A aposentadoria por idade de rurícola reclama idade mínima de 60 anos, se homem, e 55 anos,
se mulher (§ 1º do art. 48 da Lei nº 8.213/91), além da demonstração do exercício de atividade
rural, bem como o cumprimento da carência mínima exigida no art. 142 da referida lei.
De acordo com a jurisprudência, é suficiente a tal demonstração o início de prova material
corroborado por prova testemunhal. Ademais, para a concessão de benefícios rurais, houve um
abrandamento no rigorismo da lei quanto à comprovação da condição de rurícola dos
trabalhadores do campo, permitindo-se a extensão dessa qualidade do marido à esposa, ou até
mesmo dos pais aos filhos, ou seja, são extensíveis os documentos em que os genitores, os
cônjuges, ou conviventes, aparecem qualificados como lavradores, ainda que o desempenho da
atividade campesina não tenha se dado sob o regime de economia familiar.

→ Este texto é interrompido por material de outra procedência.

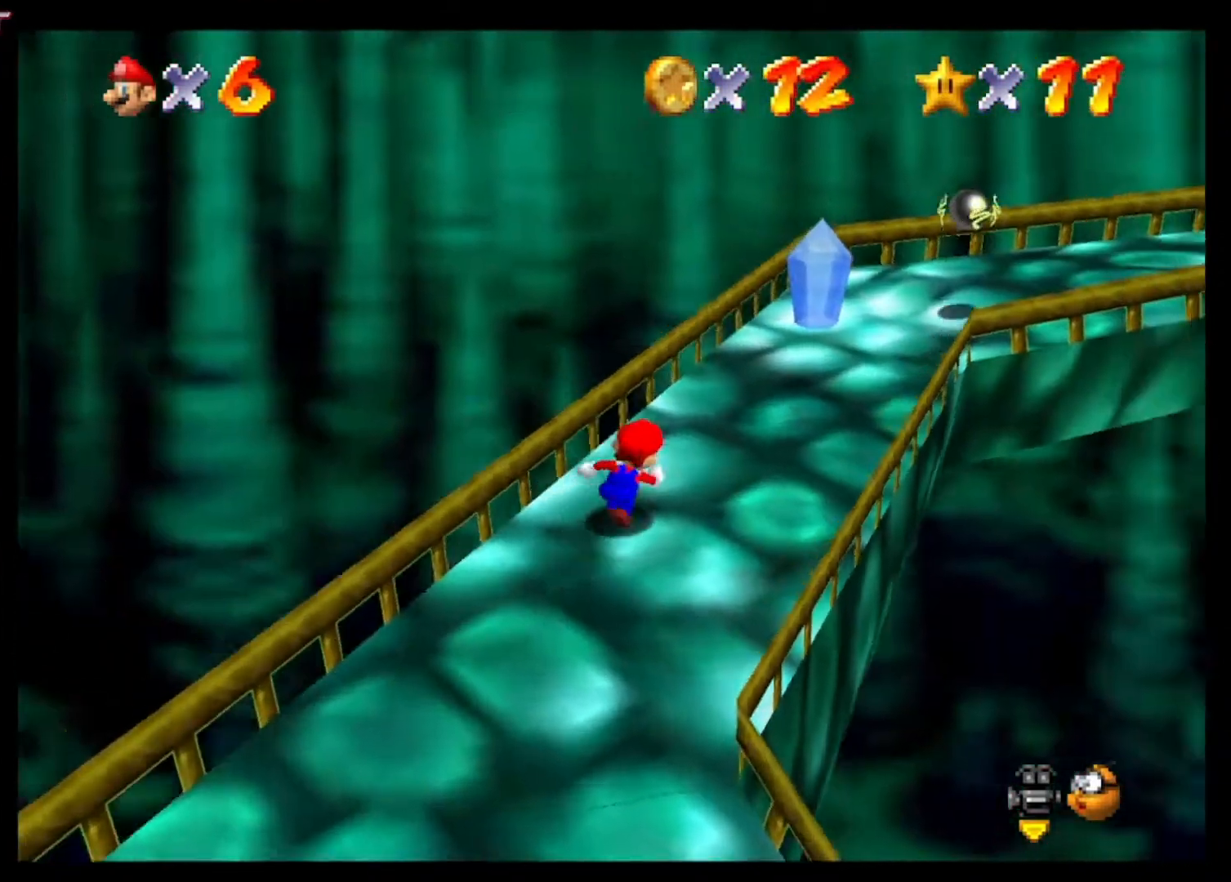
{"buttons": [], "left_stick": "up", "right_stick": "center", "events": [[300, "left_stick", "up"]]}
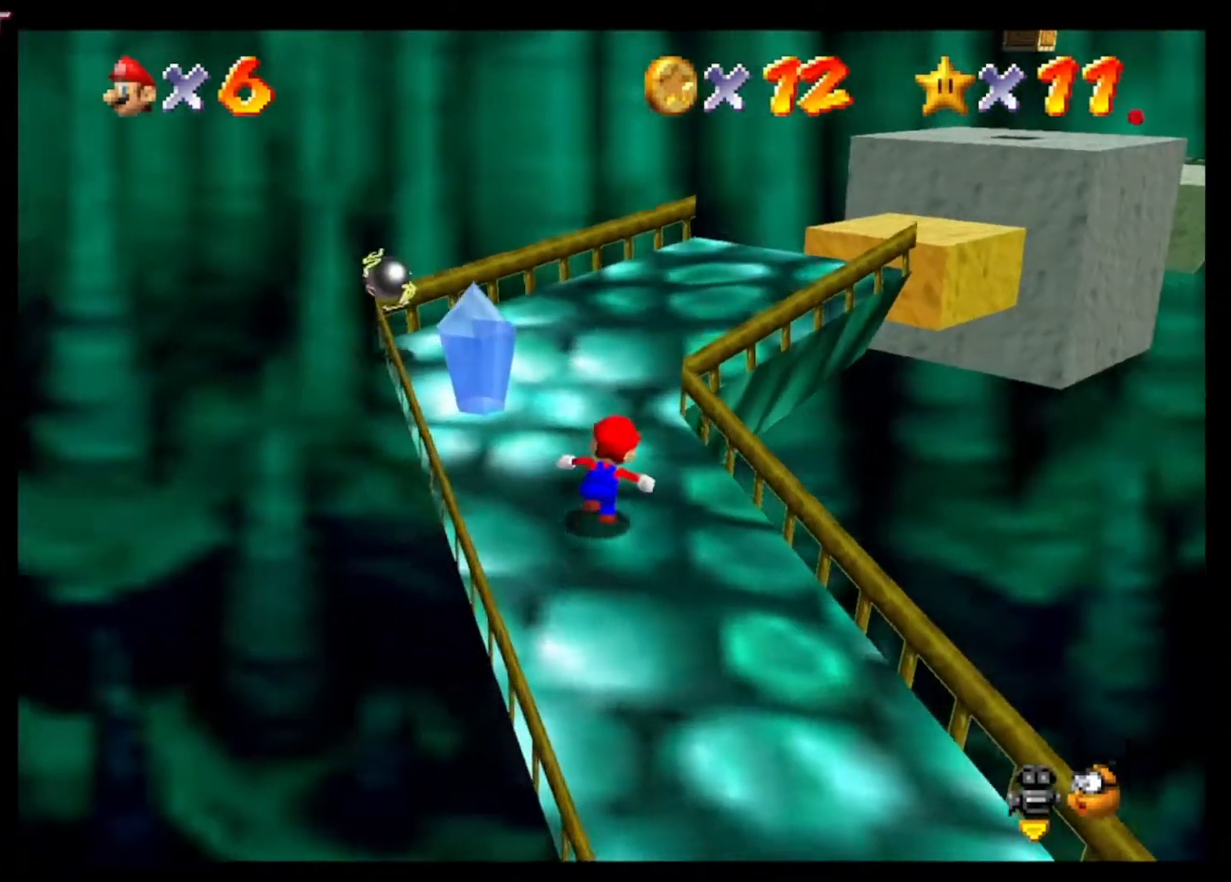
{"buttons": [], "left_stick": "up", "right_stick": "center", "events": [[433, "right_stick", "up-left"], [500, "right_stick", "center"]]}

Cumpre ressaltar que, em face do caráter protetivo social de que se reveste a Previdência Social,
não se pode exigir dos trabalhadores campesinos o recolhimento de contribuições
previdenciárias, quando é de notório conhecimento a informalidade em que suas atividades são
desenvolvidas, cumprindo aqui dizer que, sob tal informalidade, verifica-se a existência de uma
subordinação, haja vista que a contratação acontece diretamente pelo produtor rural ou pelos
chamados "gatos". Semelhante exigência equivaleria a retirar dessa classe de trabalhadores
qualquer possibilidade de auferir o benefício conferido, em razão de sua atividade.

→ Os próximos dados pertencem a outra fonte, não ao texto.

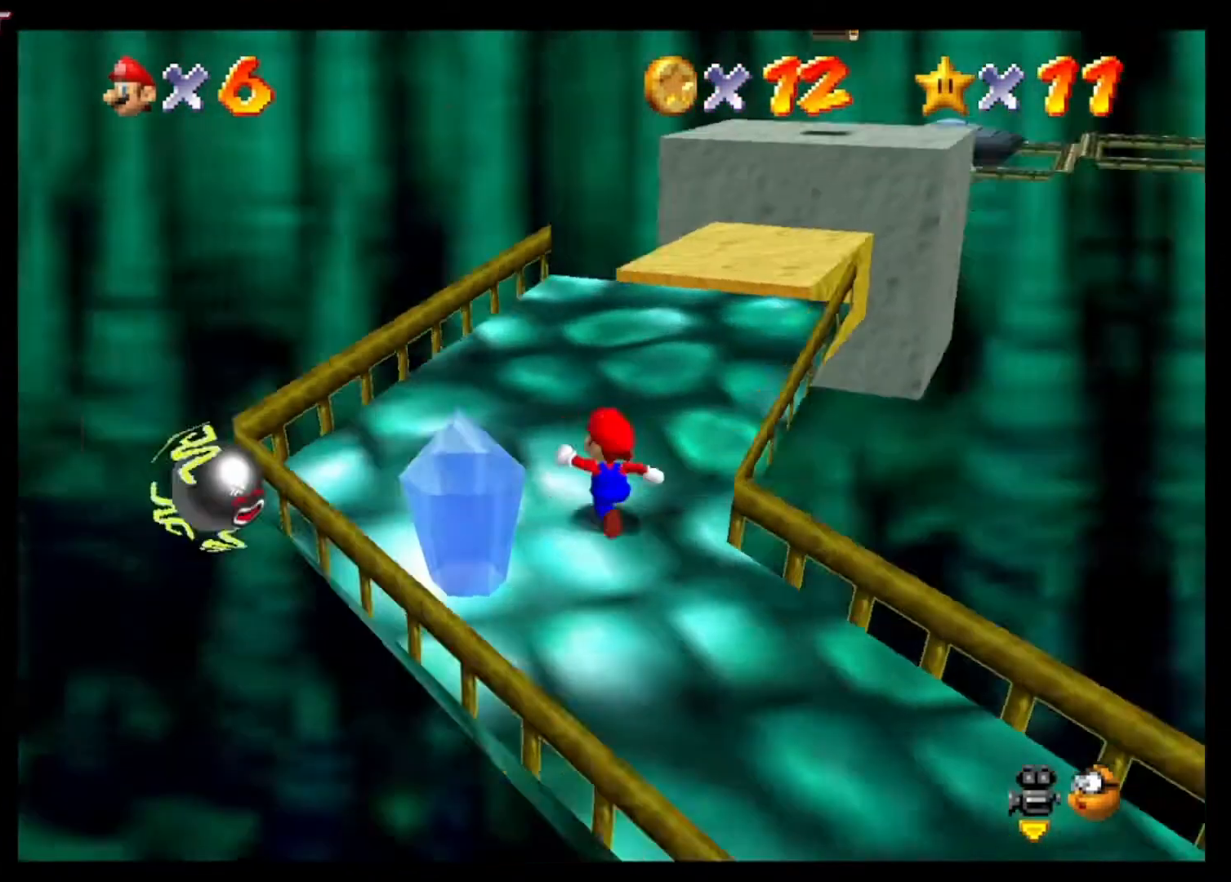
{"buttons": [], "left_stick": "up", "right_stick": "center", "events": []}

O art. 143 da Lei n.º 8.213/1991, com a redação dada pela Lei n.º 9.063, de 28.04.1995, dispõe
que: "O trabalhador rural ora enquadrado como segurado obrigatório no Regime Geral de
Previdência Social, na forma da alínea "a" do inciso I, ou do inciso IV ou VII do art. 11 desta Lei,
pode requerer aposentadoria por idade, no valor de um salário mínimo, durante 15 (quinze) anos,
contados a partir da data de vigência desta Lei, desde que comprove o exercício de atividade
rural, ainda que descontínua, no período imediatamente anterior ao requerimento do benefício,
em número de meses idêntico à carência do referido benefício".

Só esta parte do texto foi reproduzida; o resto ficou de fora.